A soldier returns from the Falklands War damaged by his experiences. Neither he nor his family know how to cope with the change in him, which culminates in an act of violence so brutal as to affect the entire town in which they live. The book presents the build up to this event from each of the characters points of view. The lasting effects on the son, now a father himself, are described with raw honesty. It is a study of ordinary people and the difficulties of facing up to tragedy when, with hindsight, there is a fear that at least a part could have been prevented had different actions been taken at the time.

The tale unfolds in time frames, allowing the reader to understand the mindsets of each of the characters before, during and after the pivotal day that changed their lives forever. This jumping around does not interrupt the flow, although I felt a little impatience as it took some time to get to the act itself.

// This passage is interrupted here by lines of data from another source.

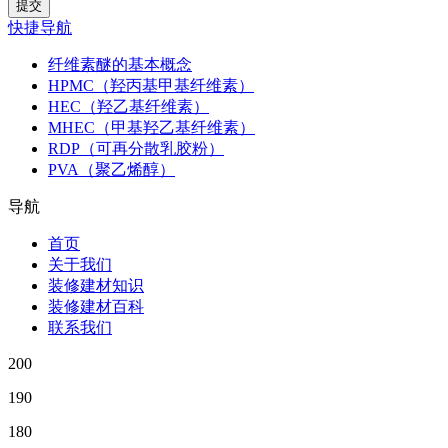
快捷导航
纤维素醚的基本概念
HPMC（羟丙基甲基纤维素）
HEC（羟乙基纤维素）
MHEC（甲基羟乙基纤维素）
RDP（可再分散乳胶粉）
PVA（聚乙烯醇）
导航
首页
关于我们
装修建材知识
装修建材百科
联系我们
200
190
180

I was concerned that, with such a build up, I would be disappointed when all was revealed. I was not, and soon came to realise that this was not so important anyway. The story was always about what happened next, how those who were left struggled to cope with the memories, the guilt, and the blame.

At the heart of the tale is family, how each member sees the same, shared events differently. The relationships between partners, parents and children are presented unadorned. The family may be a unit but it is made up of individuals, each living their own lives and thinking their own thoughts. Expectations and disappointments that have rumbled unspoken beneath the surface explode into recriminations when the unit is fractured. Each looks at the other and finds fault.

The language of the book is intense but lyrical, understated yet candid. It is an unsettling read, not least because it is believable and the characters, so previously unremarkable, shattered by an extraordinary event, with repercussions living on to the next generation. Family may always be there for its members, but will not always offer what is needed.

The novel has depth and drama, suspense and psychological honesty. It is a page turner that I read in a day but will be considering for some time to come. The accomplished writing and captivating tale make it a book that I would recommend to all.

My copy of this book was provided gratis by the publisher, Headline.